DATA PROVIDED:
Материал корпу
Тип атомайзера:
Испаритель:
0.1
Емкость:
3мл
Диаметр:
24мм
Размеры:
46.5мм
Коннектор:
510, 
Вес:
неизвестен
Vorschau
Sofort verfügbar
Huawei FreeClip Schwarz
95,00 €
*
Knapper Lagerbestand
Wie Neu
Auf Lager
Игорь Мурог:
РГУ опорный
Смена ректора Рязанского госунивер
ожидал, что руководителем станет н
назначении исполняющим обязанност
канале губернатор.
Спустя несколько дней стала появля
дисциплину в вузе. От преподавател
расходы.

==

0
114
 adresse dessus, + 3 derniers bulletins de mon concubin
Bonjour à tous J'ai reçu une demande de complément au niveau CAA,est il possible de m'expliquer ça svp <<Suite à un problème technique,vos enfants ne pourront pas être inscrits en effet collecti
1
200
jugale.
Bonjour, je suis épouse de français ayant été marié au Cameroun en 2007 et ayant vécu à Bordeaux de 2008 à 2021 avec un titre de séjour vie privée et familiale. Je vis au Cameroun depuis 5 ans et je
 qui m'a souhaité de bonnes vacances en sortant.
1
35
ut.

TASK PROMPT:
Search the material above for lines containing the string "Bonjour", then pull them out.

ANSWER SECTION:
Bonjour à tous J'ai reçu une demande de complément au niveau CAA,est il possible de m'expliquer ça svp <<Suite à un problème technique,vos enfants ne pourront pas être inscrits en effet collecti
Bonjour, je suis épouse de français ayant été marié au Cameroun en 2007 et ayant vécu à Bordeaux de 2008 à 2021 avec un titre de séjour vie privée et familiale. Je vis au Cameroun depuis 5 ans et je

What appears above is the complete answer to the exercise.